Executive Chairman, Alibaba Group, Jack Ma warned that the trade war between the US and China is going to last longer and have a bigger impact than most people think. The dispute could last 20 years and persist beyond the presidency of Donald Trump, as the world’s two strongest economic powers battle for global supremacy.

“China needs to strengthen its economy to deal with the conflict and shift trade relations from the US to regions like Southeast Asia and Africa said Jack Ma during a speech at the company’s investor day conference in Hangzhou.

In the event of a prolonged trade war between the US, the world’s largest economy, and China, the second-largest, would ripple through the rest of the globe.
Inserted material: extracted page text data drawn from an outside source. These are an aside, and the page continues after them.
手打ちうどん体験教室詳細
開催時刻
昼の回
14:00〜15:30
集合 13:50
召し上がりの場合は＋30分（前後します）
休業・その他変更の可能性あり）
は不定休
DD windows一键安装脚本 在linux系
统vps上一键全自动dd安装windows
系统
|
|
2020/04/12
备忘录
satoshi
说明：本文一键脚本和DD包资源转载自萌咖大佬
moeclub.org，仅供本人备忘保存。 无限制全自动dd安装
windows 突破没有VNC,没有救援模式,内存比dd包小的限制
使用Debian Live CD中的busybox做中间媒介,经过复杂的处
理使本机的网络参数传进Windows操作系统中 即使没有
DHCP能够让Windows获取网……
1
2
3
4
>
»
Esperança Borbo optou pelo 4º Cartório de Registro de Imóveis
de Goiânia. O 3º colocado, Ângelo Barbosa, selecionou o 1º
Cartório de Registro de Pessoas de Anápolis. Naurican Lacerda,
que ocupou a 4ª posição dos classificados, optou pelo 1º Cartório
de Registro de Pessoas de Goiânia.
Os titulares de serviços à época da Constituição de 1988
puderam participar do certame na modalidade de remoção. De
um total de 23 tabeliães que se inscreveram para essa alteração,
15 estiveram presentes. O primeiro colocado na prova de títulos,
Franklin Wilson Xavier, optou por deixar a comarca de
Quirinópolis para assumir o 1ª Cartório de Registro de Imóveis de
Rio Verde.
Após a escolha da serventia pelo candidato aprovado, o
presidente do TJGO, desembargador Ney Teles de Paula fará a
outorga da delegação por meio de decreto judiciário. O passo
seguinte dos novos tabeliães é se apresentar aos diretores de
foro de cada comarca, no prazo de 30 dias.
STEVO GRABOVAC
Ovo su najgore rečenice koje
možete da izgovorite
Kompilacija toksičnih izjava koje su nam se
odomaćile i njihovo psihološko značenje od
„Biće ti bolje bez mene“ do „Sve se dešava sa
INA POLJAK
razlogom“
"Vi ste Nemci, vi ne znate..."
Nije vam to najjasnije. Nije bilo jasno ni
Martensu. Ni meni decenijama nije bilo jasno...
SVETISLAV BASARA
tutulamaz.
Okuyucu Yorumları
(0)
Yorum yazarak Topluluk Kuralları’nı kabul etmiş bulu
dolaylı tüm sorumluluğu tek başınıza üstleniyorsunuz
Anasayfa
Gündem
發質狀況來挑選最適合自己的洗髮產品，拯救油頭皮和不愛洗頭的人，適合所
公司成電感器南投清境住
Tariffs could translate into less trade, which could hinder growth in smaller nations.

The US dollar has already begun to rise in value as trade tensions have mounted. This has insulated the United States from higher prices. But the higher-valued dollar has also diminished the value of currencies of emerging markets – which has weighed heavily on their economies. In the meantime, the value of the Chinese yuan has dropped relative to the dollar, making it easier for Beijing to withstand the US tariffs.

Trump has so many plans besides trade war with China. He wants to replace the North American Free Trade Agreement, which includes the US, Mexico and Canada, with a new agreement that would shift more auto production to the US. The administration has already reached a deal with Mexico that excluded Canada. However, talks with Canada in a North American trade bloc have been ongoing.

Moreover, critics say that Trump has wasted an opportunity to build a united front against China by fighting with America’s friends. Not only the US, Europe, Japan and other rich countries have a grudge towards Chinese trade practices but the US is single handedly trying to beat China is a trade war. This is just a start and future is difficult to predict. The subtle trade war between two major economies will have a lasting effect on the US-China and on the countries in close proximity to these giants. Time will tell how world is going to change.